Take, for example, his slam on the internet:
"The last 20C report on the "World Wide Web" was that its popularity was causing traffic jams on the roads to access and the unregulated freedom to contribute to its words, numbers, ideas, pictures, and foolishness was creating chaos - in other words, duplicating the world in electronic form. The remaining advantage of the real world was that its contents were scattered over a wide territory and one need not be aware of more than one's mind had room for."
Is that all this cultural savant can say about this extraordinary phenomenon that has made so much knowledge immediately accessible on demand ? Is he just irritated because he's had difficulty getting connected ? (he must have been using AOL as his service provider!)
More serious -- his slam on what he calls "Demotic life" -- where society caters to individual wants, rather than individuals accepting the lead of an authoritative social order -- what he sees as the culmination of a 500-year process of emancipation.
So now we have the welfare state -- responsible to everyone's needs -- instead of the welfare family/clan -- only effective among those families that can afford it.
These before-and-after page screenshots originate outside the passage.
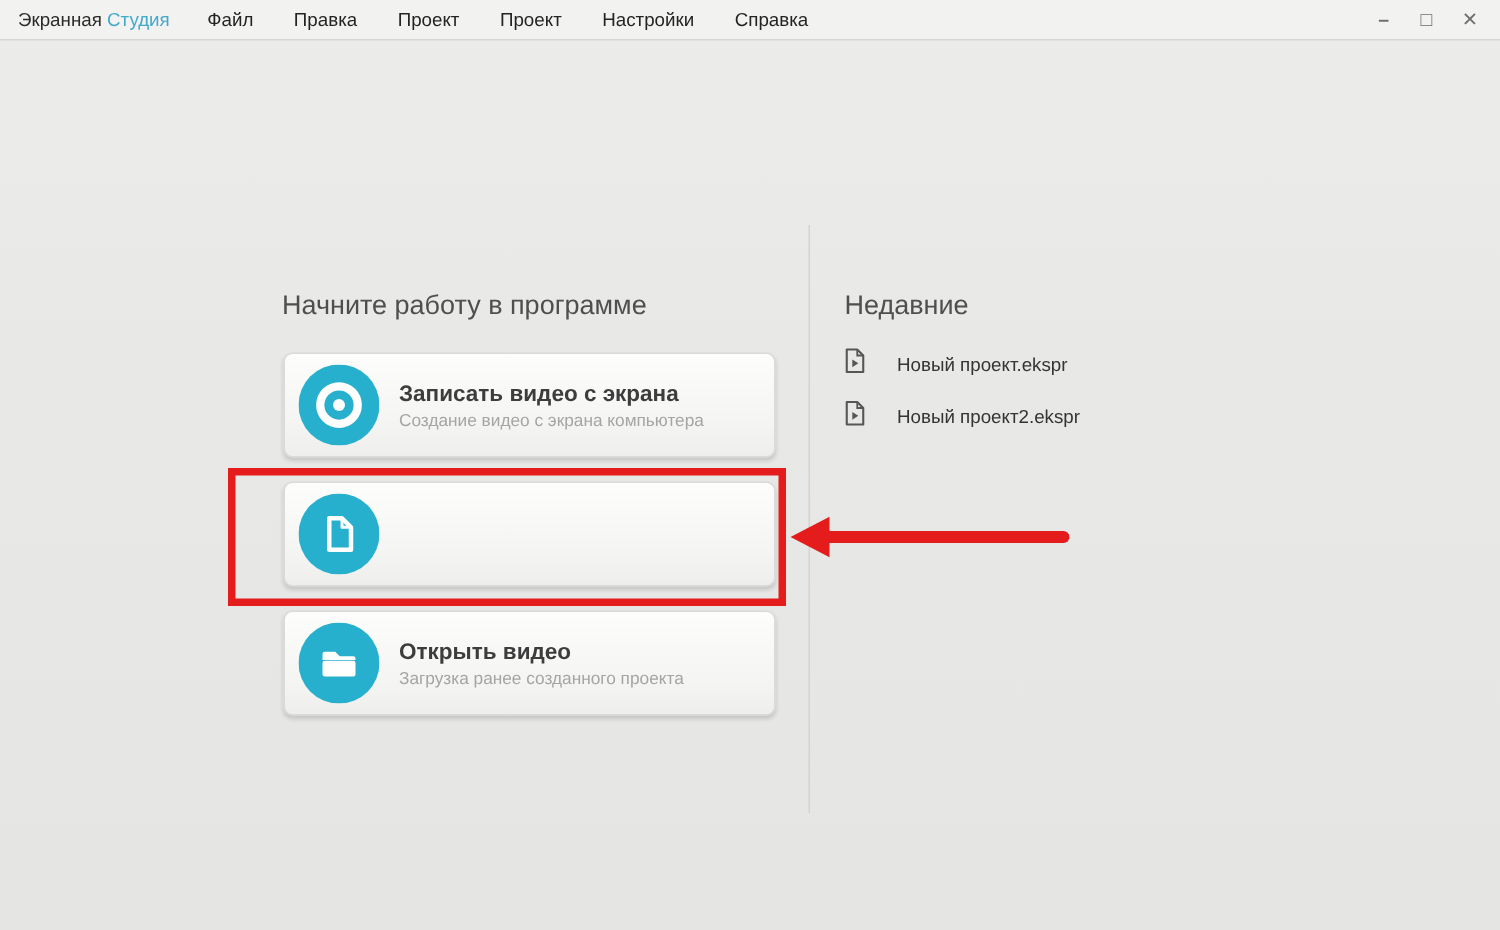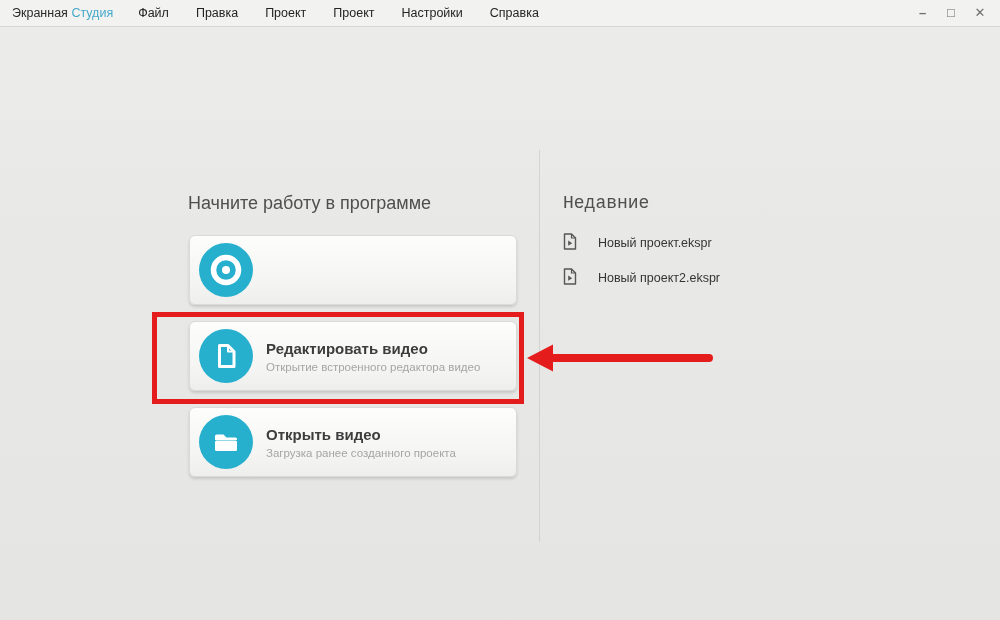--- a/index.html
+++ b/index.html
@@ -38,7 +38,7 @@
     font-size: 18px; color: #4f4f4f;
   }
   .start-heading { left: 188px; top: 193px; }
-  .recent-heading { left: 563px; top: 193px; font-family: Liberation Mono, monospace; }
+  .recent-heading { left: 563px; top: 193px; }
 
   .cards { position: absolute; left: 189px; top: 235px; width: 328px; }
   .card {

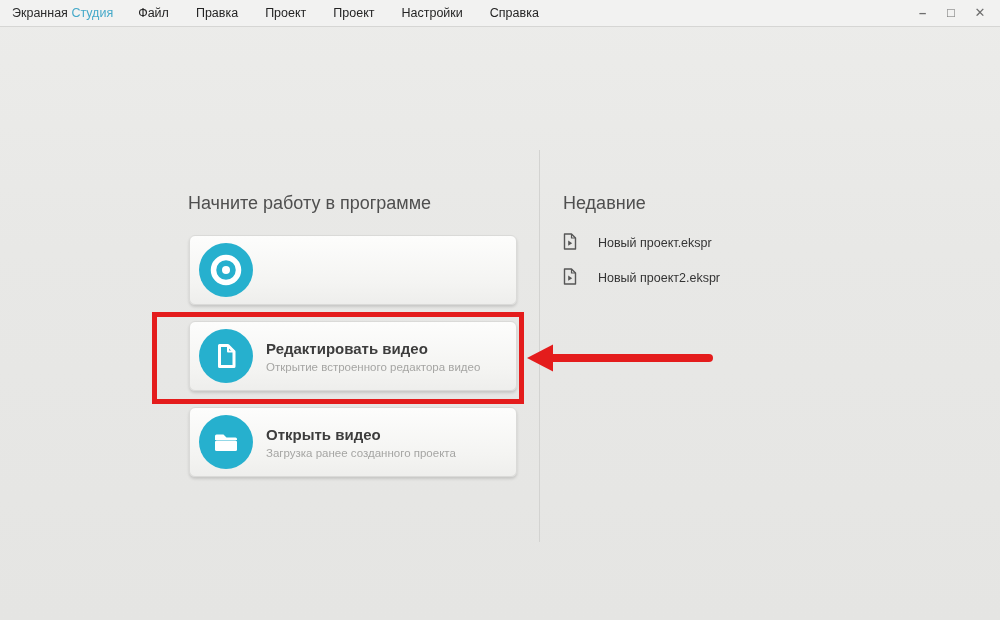--- a/index.html
+++ b/index.html
@@ -122,6 +122,10 @@
         <circle cx="27" cy="27" r="4" fill="#ffffff"></circle>
       </svg>
     </span>
+    <span class="card-text">
+      <span class="card-title">Записать видео с экрана</span>
+      <span class="card-subtitle">Создание видео с экрана компьютера</span>
+    </span>
   </div>
 
   <div class="card">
Is this transformation really a sign of decadence ?
I question his vision -- or rather -- I question it when he looks beyond his world of academia -- where I think he's seeing quite clearly -- and is somewhat prophetic to call his profession back from its scientistic specialization -- and leading it back, through his own heroic example, towards generalism.
Here's a man who reads across all the specialties -- in sciences as well as history, literature, philosophy, theology -- and attends to all the arts - including music and painting (though I don't remember his giving much attention to poetry -- perhaps because he's aiming at a pan-European viewpoint -- and poetry is so language specific.)
But he's also a scholar who seems to be exclusively Eurocentric. Oh - I'm sure he would consider such a criticism to be yet another example of the collapse of Western Civilization -- but, to quote a Chinese proverb : "the mountain cannot see itself" -- and I'm really doubting that anyone who never steps outside our narrow, Occidental corner of the world will ever be able to write about it very well.
The fact is - we Occidentals have had our day in the sun --- over running the rest of the planet and bringing our culture to it. But the sun of that day is setting -- and our leading scholars should probably become as familiar with the other great world civilizations -- as their leading scholars have become familiar with us.
1 Comments:
I am afraid I am with you on poor Jacques. He seems a typical case of the disgruntled intellectual -- disgruntled because his kind no longer dominate the main stream media. (They never really dominated politics, though many of them seem to think today that once they did -- a willful, mythmaking misrepresentation of history). Secretly, he wishes he were more famous and more generally obeyed; and proposes a grand social theory to explain why that should be. It's all drivel.
Not that this subtracts in the least from the pleasure of leading an intellectual life or the companionship of intellectual friends, of course.